For robot parts to act and react like humans share, required Barrett to make them small and portable, with maximum flexibility. With the help of the National Science Foundation's Small Business Innovation Research (SBIR) program developed his company an automated device that is like a small hockey puck. So much so that they even call it a "puck".
"A puck is a motor-controller, which in all of our products that the engines checks and moves them with so much power goes--as much torque, as we need them to go," says Zenowich. "Just as people move, we want our robots to move so they had to be small and lightweight and low power."
The puck can the arms and hands to be used in many ways. The operator can actually sense virtual objects by the touch of the robot. "When in contact with the robot, can you actually objects in 3D space: the robot that virtual environment for you will make in physical sense."
Sensing of virtual objects that can be programmed into the memory of the robot and useful for applications such as physical therapy. "The Rehabilitation Institute of Chicago is use our robot to conduct rehabilitation on stroke patients to make them stronger; their brain to really understand what the aftereffects of the line. "Patients will press the arm and hitting imaginary objects that they can feel by the robotic arm.
There are other features of the arms and hands created by Barrett. Telerobotics ensures control of the arms and hands, which could be a blessing for the army. "The robot can go on distance under human control and can disarm the explosive device," says Zenowich.
Another application is "learn and play."
"It's very easy to learn our robot to make even complex movements such as writing," he says. The robot can be programmed to automatically understand what to do. "So if you have a pen in the robot's hand, it would know that it's supposed to write something with that pen."
With improved technology, robots can be used more efficiently and in a broader applications. According to SBIR program manager, Muralidharan Nair, in the past, most robots were assigned to recurring tasks in your industry with Product Assembly only recent entry into force. "However, the growing needs of the ageing of the population will dwarf this traditional industrial applications," says Nair.
And addressing of this quality-of-life needs with robots requires constant improvements in intelligence and sensing capabilities. "The NSF/SBIR program investments in robotics technology have usually made in the field of human support technologies, education, health care robotics in production, and emergency response. The program has been crucial for Barrett's success with the robotic arm, "adds Nair.
The WAM weapons use roughly the same amount of power as a light bulb and can also be used in factories. Most robotic arms don't know their own strength and accidents on assembly lines of robotic arms can be deadly crash their human counterparts. But the WAM arm is designed to know his own strength. That's because the robotic arm features with really sensitive, advanced controls, so that people are not at risk in the presence of these machines.
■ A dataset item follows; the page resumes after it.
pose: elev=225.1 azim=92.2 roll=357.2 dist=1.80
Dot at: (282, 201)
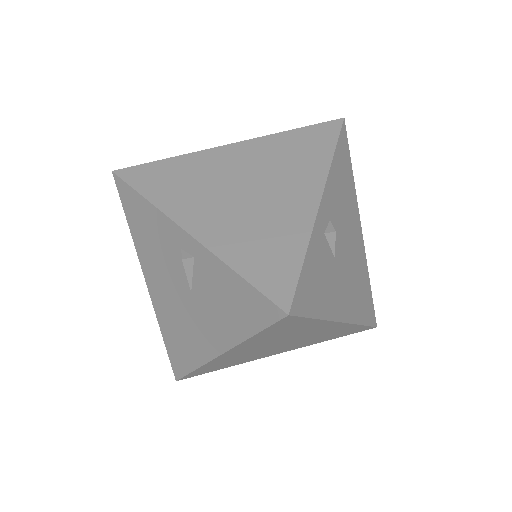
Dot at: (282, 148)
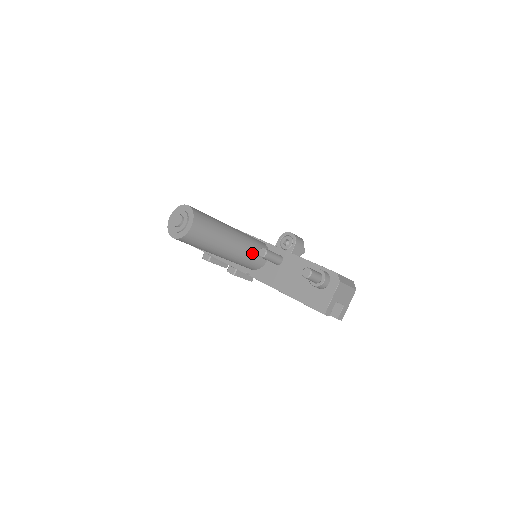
"If the robot in a production environment, and in the way gets accidentally, the robot is not by that person. The person is always stronger than the robot, and out of the way, the robot can push "explains Zenowich.
"As technologies developed by Barrett are leveraged by a major U.S. corporation, the investment in NSF/SBIR Barrett may have a profound effect on the u.s. economy and quality-of-life for the ageing population all over the world," says Nair. "Robotics will also be critical in health care, biomedical research and results, and surgical procedures."
Most of the WAM arms and hands are sold to research wings of companies or universities. Zenowich is impressed with how many different ways the robot weapons be used. "It is amazing to see all the applications where our robots are working directly with people and helping them on an amazing way," notes Zenowich.